Anti-pattern example
We have Groups::UpdateService
which is entity-centric and reused for radically different
use cases:
- Update group description, which requires group admin access.
- Set namespace-level limit for compute quota, like
shared_runners_minutes_limit
which requires instance admin access.
These 2 different use cases support different sets of parameters. It’s not likely or expected that
an instance administrator updates shared_runners_minutes_limit
and also the group description. Similarly, it’s not expected
for a user to change branch protection rules and shared runners settings at the same time.
These represent different use cases, coming from different domains.
Solution
Design around use cases instead of entities. If the personas, use case and intention is different, create a separate abstraction:
- A different endpoint (controller, GraphQL, or REST) nested to the specific domain of the use case.
- A different service object that embeds the specific permissions and a cohesive set of parameters.
For example,
Groups::UpdateService
for group admins to update generic group settings.Ci::Minutes::UpdateLimitService
would be for instance admins and would have a completely different set of permissions, expectations, parameters, and side-effects.

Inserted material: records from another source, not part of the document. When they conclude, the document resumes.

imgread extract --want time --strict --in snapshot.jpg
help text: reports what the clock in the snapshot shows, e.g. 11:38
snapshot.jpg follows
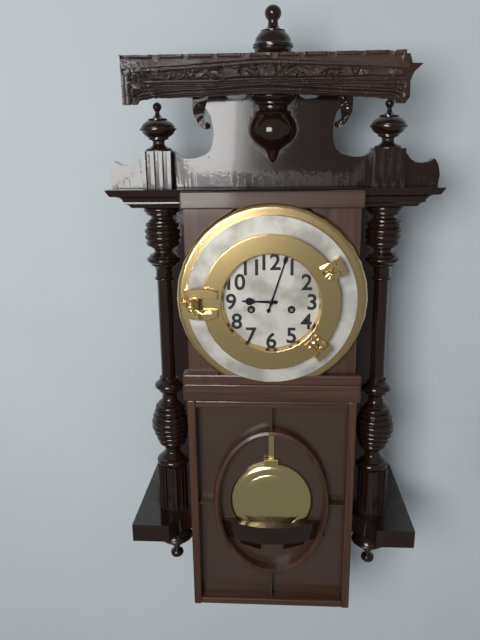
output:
9:03
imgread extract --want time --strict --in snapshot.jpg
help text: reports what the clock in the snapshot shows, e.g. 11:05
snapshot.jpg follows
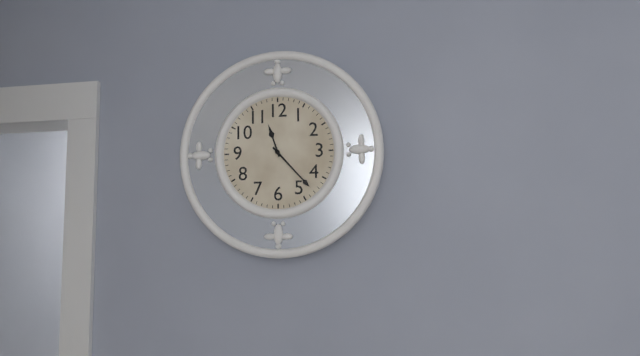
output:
11:23
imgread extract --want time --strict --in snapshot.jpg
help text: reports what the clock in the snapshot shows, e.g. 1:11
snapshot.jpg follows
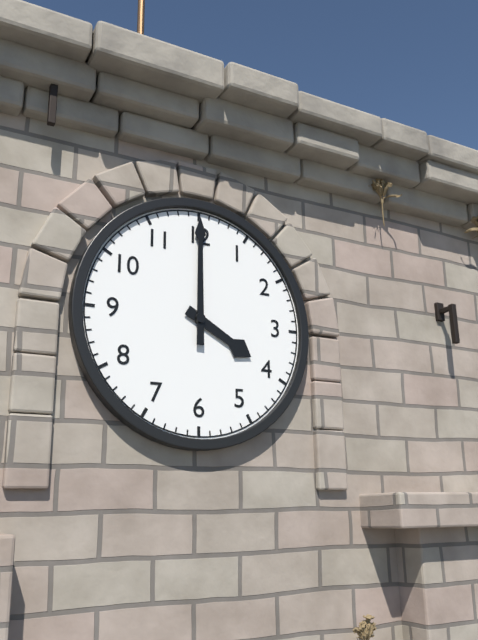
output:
4:00
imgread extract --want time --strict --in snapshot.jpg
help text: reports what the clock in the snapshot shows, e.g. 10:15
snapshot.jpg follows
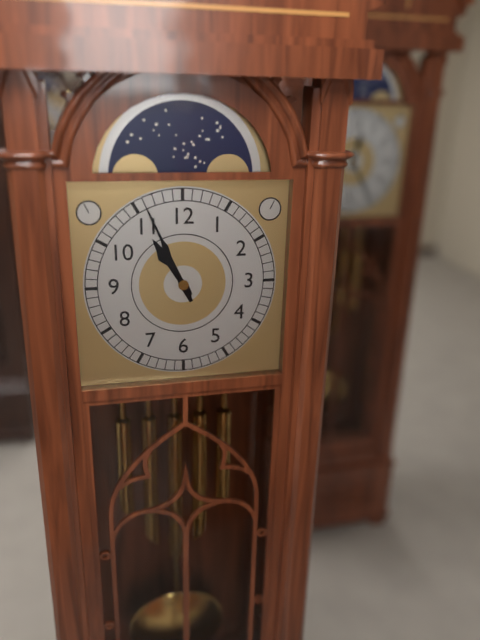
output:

Ultimately, this requires leveraging the principles in Taming Omniscient classes. We want to achieve loose coupling and high cohesion by avoiding the coupling of unrelated use case logic into a single, less-cohesive class. The result is a more secure system because permissions are consistently applied to the whole action. Similarly we don’t inadvertently expose admin-level data if defined in a separate model or table. We can have a single permission check before reading or writing data that consistently belongs to the same use case.